By: Petra Chase, Arts and Culture Editor, Kelly Chia, Humour Editor, Hannah Kazemi, Staff Writer, Olivia Visser, Opinions Editor
You’ve kindly taken your time to study and deconstruct theory after theory, assigning us only the best — or most standardized — works academia can offer. Now, it’s our turn to return the favour. You see, these recommendations you will hear about today have shaped us irrevocably as human beings, and therefore, how we approach your subjects. Whether for worse or for better, The Peak assigns you this essential guide to understanding culture, and therefore, us. We’re so considerate!
PHIL 101: The Ingenuity of The Fault in Our Stars
By: Petra Chase, AKA Starry-Eyed Arts & Culture Editor
The Fault in Our Stars
Fellow readers on this ephemeral Canvas syllabus page!
The Fault in Our Stars was a beacon for a generation of teenagers struggling to find a semblance of meaning in the abyss. Hazel — the bluntly realistic, esoteric protagonist one could have never guessed was written by 40-year-old John Green — introduced me to nihilism (a philosophical outlook which is somewhat advanced for this first-year course, but I digress). Augustus, arguably the most thought-provoking (and dreamy) characters of our time, proved that even though love is a “shout in the void,” it matters. (So what if he spoke like a pretentious hipster? He read Hazel’s favourite book. What Tumblr girl wouldn’t be smitten?) If you see me with a soggy un-lit cigarette in my mouth in class, do not fear, for it’s clearly a metaphor that exposes the harrowing complexities of our agency over life’s greatest turmoil.
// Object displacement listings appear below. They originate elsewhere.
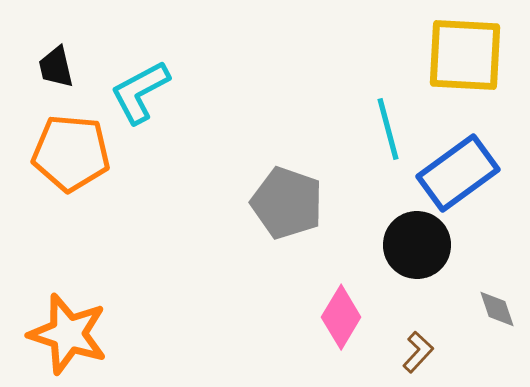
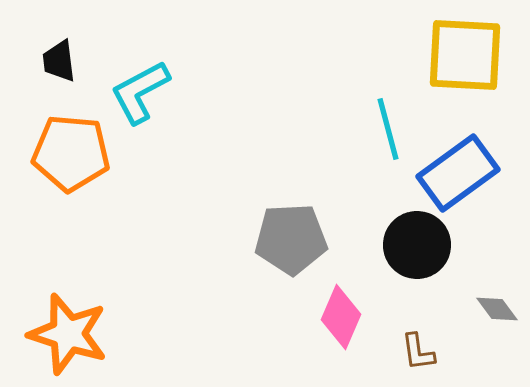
black trapezoid: moved 3 px right, 6 px up; rotated 6 degrees clockwise
gray pentagon: moved 4 px right, 36 px down; rotated 22 degrees counterclockwise
gray diamond: rotated 18 degrees counterclockwise
pink diamond: rotated 8 degrees counterclockwise
brown L-shape: rotated 129 degrees clockwise
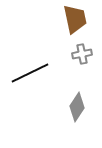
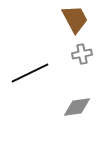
brown trapezoid: rotated 16 degrees counterclockwise
gray diamond: rotated 48 degrees clockwise
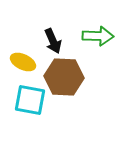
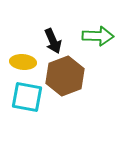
yellow ellipse: rotated 20 degrees counterclockwise
brown hexagon: moved 1 px right, 1 px up; rotated 24 degrees counterclockwise
cyan square: moved 3 px left, 3 px up
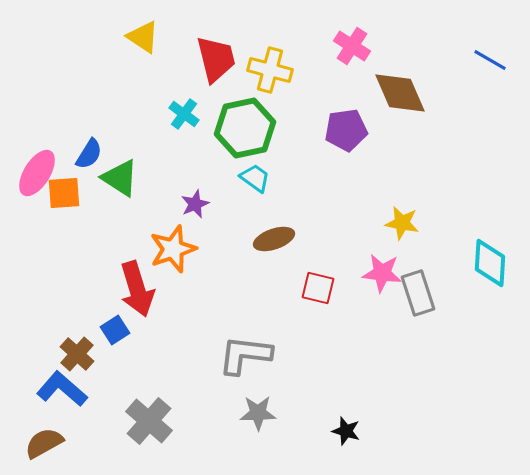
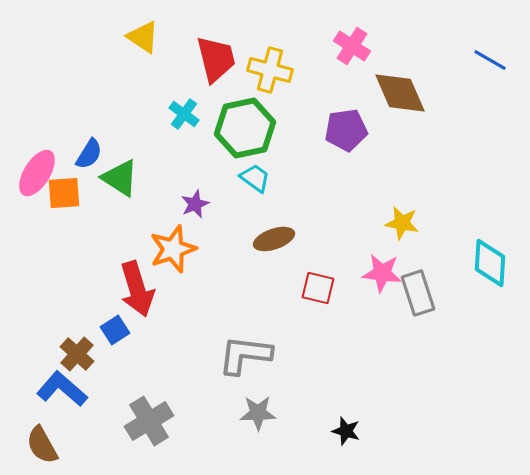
gray cross: rotated 18 degrees clockwise
brown semicircle: moved 2 px left, 2 px down; rotated 90 degrees counterclockwise
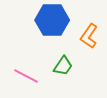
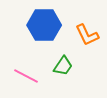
blue hexagon: moved 8 px left, 5 px down
orange L-shape: moved 2 px left, 1 px up; rotated 60 degrees counterclockwise
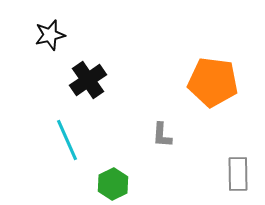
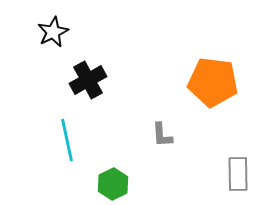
black star: moved 3 px right, 3 px up; rotated 12 degrees counterclockwise
black cross: rotated 6 degrees clockwise
gray L-shape: rotated 8 degrees counterclockwise
cyan line: rotated 12 degrees clockwise
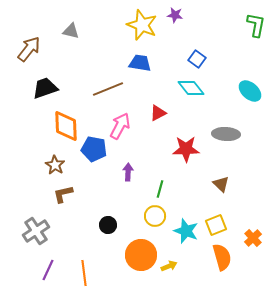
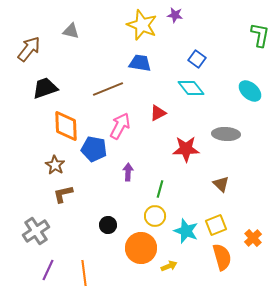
green L-shape: moved 4 px right, 10 px down
orange circle: moved 7 px up
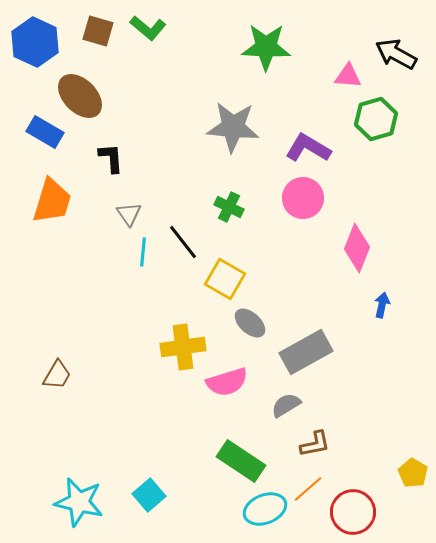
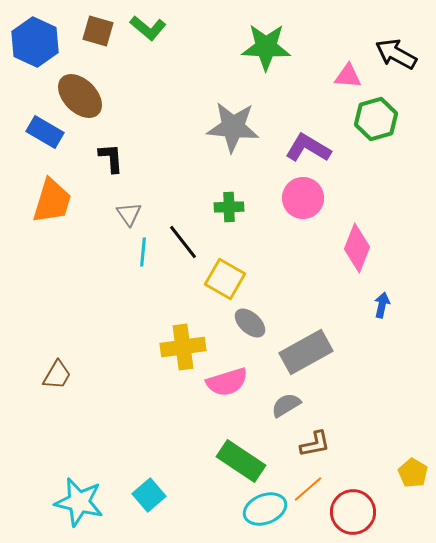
green cross: rotated 28 degrees counterclockwise
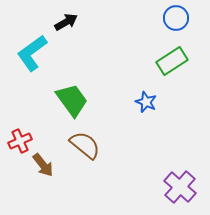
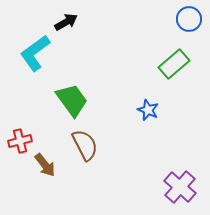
blue circle: moved 13 px right, 1 px down
cyan L-shape: moved 3 px right
green rectangle: moved 2 px right, 3 px down; rotated 8 degrees counterclockwise
blue star: moved 2 px right, 8 px down
red cross: rotated 10 degrees clockwise
brown semicircle: rotated 24 degrees clockwise
brown arrow: moved 2 px right
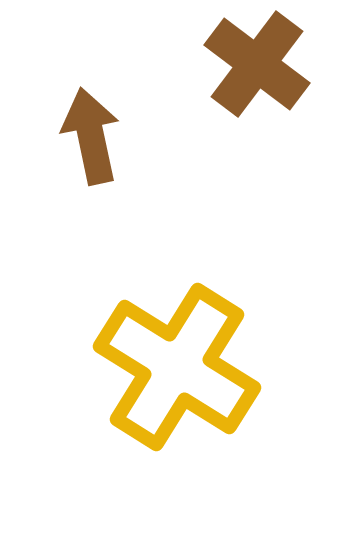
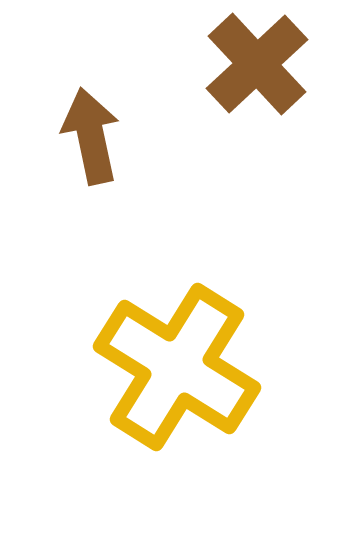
brown cross: rotated 10 degrees clockwise
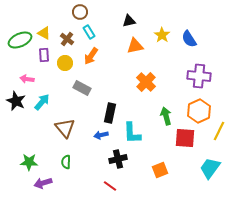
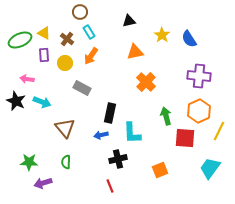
orange triangle: moved 6 px down
cyan arrow: rotated 72 degrees clockwise
red line: rotated 32 degrees clockwise
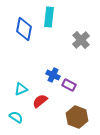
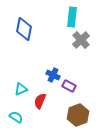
cyan rectangle: moved 23 px right
purple rectangle: moved 1 px down
red semicircle: rotated 28 degrees counterclockwise
brown hexagon: moved 1 px right, 2 px up; rotated 20 degrees clockwise
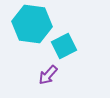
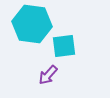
cyan square: rotated 20 degrees clockwise
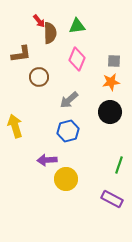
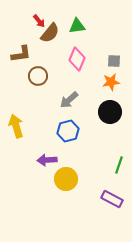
brown semicircle: rotated 40 degrees clockwise
brown circle: moved 1 px left, 1 px up
yellow arrow: moved 1 px right
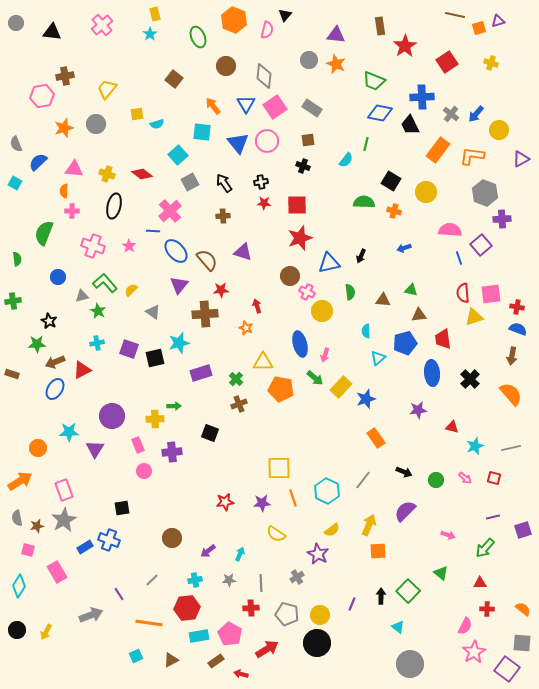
While many of you cite Infinite Jest or The Bell Jar as your philosophical inspiration, none of these encapsulate the complexities of life the way Hazel and Augustus did with their text exchange: “Okay?” “Okay.” One simple word and two punctuations contains an infinity that exists within the larger infinities of the universe. So to answer, “Why did you join Philosophy 101?,” I would be remiss not to mention the YA novel that changed my outlook on life.
CA 135: Introduction to (True) Cinema
By: Kelly Chia, AKA Loser Likes Glee Humour Editor
Glee, Seasons 1-6 (including the Muppets episode)
For a class on cinema, there is only one cinematic experience you need to have in my opinion. Six seasons of Matthew Morrison. Professor, you must understand Glee’s hypnotic impact on the top 40 hit songs from the 2010’s, or any Journey song. Simply hearing the “da-da-da” notes wrenches anyone into an acapella cover of “Don’t Stop Believin’” It’s truly a feat of mankind. Glee was a special TV show that teased enough progressive ideals to make a younger Kelly feel seen while simultaneously raking the same ideals through the mud. What this tells you about me is that if you so much as murmur a song that has been covered, I would be willing to write you a five to six page, MLA-cited essay on how much this show adored queerbaiting Faberry. That’s a term I use unironically. Be afraid of me.
ENGL 113: The Cultural Revolution of Amanda Seyfried and Meryl Streep, but in Musical
By: Hannah Kazemi, AKA wannabe Donna and the Dynam-ic Staff Writer
Dear English prof,
I learned the power of the “dot dot dot,” otherwise known as the ellipsis, from the most spectacular, flawless, groovy-dance-move-inducing film, otherwise known as Mamma Mia. Teach me grammar and the effect some good punctuation can have via theatrical performance instead of a boring lecture. Watching Sophie and her girlfriends prance around all over some random Greek island while singing about the mystery behind the “dot dot dot” really impacted me the first time I watched the film, and has the same punch to it every time. Teach me literary theory using song and dance! Break out into a musical theatre number during class! I promise it’s more entertaining, and it’ll blast us all to Kalokairi (even if the island doesn’t actually exist).
PSYC 101: Triforce Tales
By: Olivia Visser, AKA HYAAH-rule’s heroic Opinions Editor
The Legend of Zelda: Animated Series
Every so often, a children’s television show will have an impact so profound it attracts children and adult fans alike. The Legend of Zelda animated TV series will probably go down in history books as one of the most influential cartoon series of all time.
What makes this TV adaptation of such a well loved video game so superior is its ability to make the protagonist, Link, an effective antihero. Yes, all the games portray him as a quiet and humble hero, but who does a little creativity hurt? In this series, he cares little for his peers, and it’s so dreamy.
Fun fact: Link says some version of the phrase, “excuuuuse me, princess,” at least 29 times across all 13 episodes. Talk about iconic. I don’t know about you, but I’ve always wanted to see one of my favourite Nintendo characters depicted as a whiny, unlikeable, self-serving oaf. Incredible writing. Truly a masterpiece in depicting the psychology and fullness of mankind, except Link is a small elf.